Brief => What is needed is an exact transcription of the listing, with the images removed.

BEGIN Provided information

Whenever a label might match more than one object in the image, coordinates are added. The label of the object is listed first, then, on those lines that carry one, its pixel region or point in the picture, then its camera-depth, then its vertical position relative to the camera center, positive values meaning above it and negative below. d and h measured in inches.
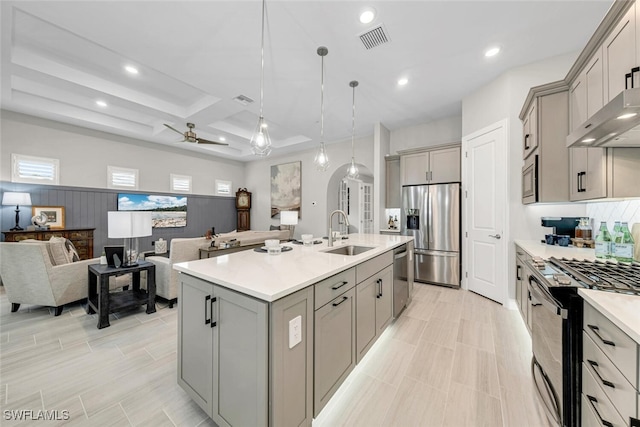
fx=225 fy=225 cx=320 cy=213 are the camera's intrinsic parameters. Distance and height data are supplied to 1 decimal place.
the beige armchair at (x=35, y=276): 102.7 -30.3
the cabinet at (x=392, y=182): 188.7 +26.4
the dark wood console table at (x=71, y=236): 148.7 -16.9
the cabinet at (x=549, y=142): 85.0 +27.9
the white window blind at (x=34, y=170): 163.6 +32.5
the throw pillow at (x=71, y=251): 124.1 -21.6
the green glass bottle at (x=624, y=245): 62.3 -9.0
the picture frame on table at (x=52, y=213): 169.0 -0.6
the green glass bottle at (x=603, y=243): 68.1 -9.3
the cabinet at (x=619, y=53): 51.6 +39.6
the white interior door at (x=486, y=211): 119.3 +1.2
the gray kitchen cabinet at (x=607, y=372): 30.6 -24.9
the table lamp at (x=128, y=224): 99.1 -5.2
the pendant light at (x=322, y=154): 104.1 +30.3
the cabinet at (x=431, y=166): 155.1 +34.1
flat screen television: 217.8 +6.3
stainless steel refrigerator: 149.0 -11.4
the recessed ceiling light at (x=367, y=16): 83.4 +74.9
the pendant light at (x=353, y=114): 131.3 +76.6
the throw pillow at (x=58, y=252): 110.3 -19.9
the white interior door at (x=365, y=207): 279.1 +7.6
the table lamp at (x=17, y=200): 152.0 +8.3
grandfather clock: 309.1 +9.0
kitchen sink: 99.7 -16.7
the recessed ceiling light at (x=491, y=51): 103.2 +75.8
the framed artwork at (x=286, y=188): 272.5 +31.5
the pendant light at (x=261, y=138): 86.6 +29.1
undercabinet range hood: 39.6 +18.9
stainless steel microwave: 92.6 +14.6
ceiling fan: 169.5 +57.1
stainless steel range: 44.5 -23.7
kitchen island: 40.8 -26.3
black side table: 97.9 -40.9
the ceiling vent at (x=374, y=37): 92.5 +75.4
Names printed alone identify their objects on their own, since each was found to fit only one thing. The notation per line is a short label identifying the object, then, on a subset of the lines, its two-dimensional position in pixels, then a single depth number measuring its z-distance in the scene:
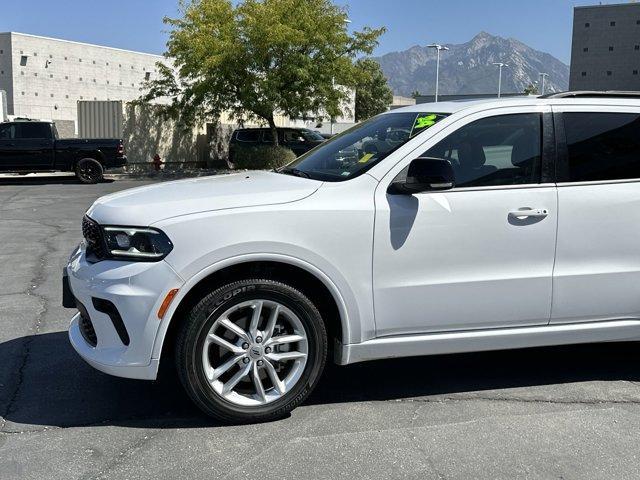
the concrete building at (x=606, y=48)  54.41
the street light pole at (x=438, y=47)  43.13
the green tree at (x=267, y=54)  23.03
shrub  24.56
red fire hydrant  25.42
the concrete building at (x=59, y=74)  52.75
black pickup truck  19.69
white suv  3.58
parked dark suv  25.39
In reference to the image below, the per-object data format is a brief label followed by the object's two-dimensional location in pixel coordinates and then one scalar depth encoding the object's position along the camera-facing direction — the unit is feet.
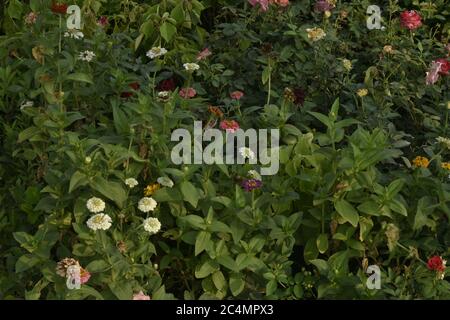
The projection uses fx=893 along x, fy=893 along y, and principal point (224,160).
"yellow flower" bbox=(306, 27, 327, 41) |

END Provided information

Response to this exercise =>
Whenever a label might match more than one object in the image, coordinates are added. The label of the object is listed first, then, on those lines that carry one, its pixel region or point in the picture, then its camera-depth, then its vertical position relative to the camera center, positive values meaning above it and negative below. d and h measured in inches.
fx=225 fy=225 cx=320 cy=213 are the camera's intrinsic parameters. Distance and height data are supplied to 1 decimal place.
the beige armchair at (x=35, y=276): 102.7 -30.3
the cabinet at (x=392, y=182): 188.7 +26.4
the dark wood console table at (x=71, y=236): 148.7 -16.9
the cabinet at (x=549, y=142): 85.0 +27.9
the white window blind at (x=34, y=170): 163.6 +32.5
the throw pillow at (x=71, y=251): 124.1 -21.6
the green glass bottle at (x=624, y=245): 62.3 -9.0
the picture frame on table at (x=52, y=213): 169.0 -0.6
the green glass bottle at (x=603, y=243): 68.1 -9.3
the cabinet at (x=619, y=53): 51.6 +39.6
the white interior door at (x=486, y=211): 119.3 +1.2
the gray kitchen cabinet at (x=607, y=372): 30.6 -24.9
the table lamp at (x=128, y=224): 99.1 -5.2
the pendant light at (x=322, y=154): 104.1 +30.3
the cabinet at (x=431, y=166): 155.1 +34.1
flat screen television: 217.8 +6.3
stainless steel refrigerator: 149.0 -11.4
the recessed ceiling light at (x=367, y=16): 83.4 +74.9
the pendant light at (x=353, y=114): 131.3 +76.6
the throw pillow at (x=58, y=252): 110.3 -19.9
the white interior door at (x=365, y=207): 279.1 +7.6
the table lamp at (x=17, y=200): 152.0 +8.3
grandfather clock: 309.1 +9.0
kitchen sink: 99.7 -16.7
the recessed ceiling light at (x=491, y=51): 103.2 +75.8
the framed artwork at (x=286, y=188): 272.5 +31.5
the pendant light at (x=261, y=138): 86.6 +29.1
undercabinet range hood: 39.6 +18.9
stainless steel microwave: 92.6 +14.6
ceiling fan: 169.5 +57.1
stainless steel range: 44.5 -23.7
kitchen island: 40.8 -26.3
black side table: 97.9 -40.9
the ceiling vent at (x=374, y=37): 92.5 +75.4
Names printed alone identify their objects on their own, since each was found to fit only one thing. The notation per line is a short label identifying the object, then, on a subset of the lines, its two-dimensional position in pixels, then a single depth number measuring its z-distance in the scene:
the concrete building at (x=606, y=48)  54.41
the street light pole at (x=438, y=47)  43.13
the green tree at (x=267, y=54)  23.03
shrub  24.56
red fire hydrant  25.42
the concrete building at (x=59, y=74)  52.75
black pickup truck  19.69
white suv  3.58
parked dark suv  25.39
In reference to the image below, the per-object data format is a brief label followed by the object's two-dimensional location in pixel coordinates and then one scalar depth encoding the object's position along the camera-facing direction — the unit is feet.
The projection uses fx=893 along x, fy=893 along y, and principal point (224,160).
"yellow flower" bbox=(306, 27, 327, 41) |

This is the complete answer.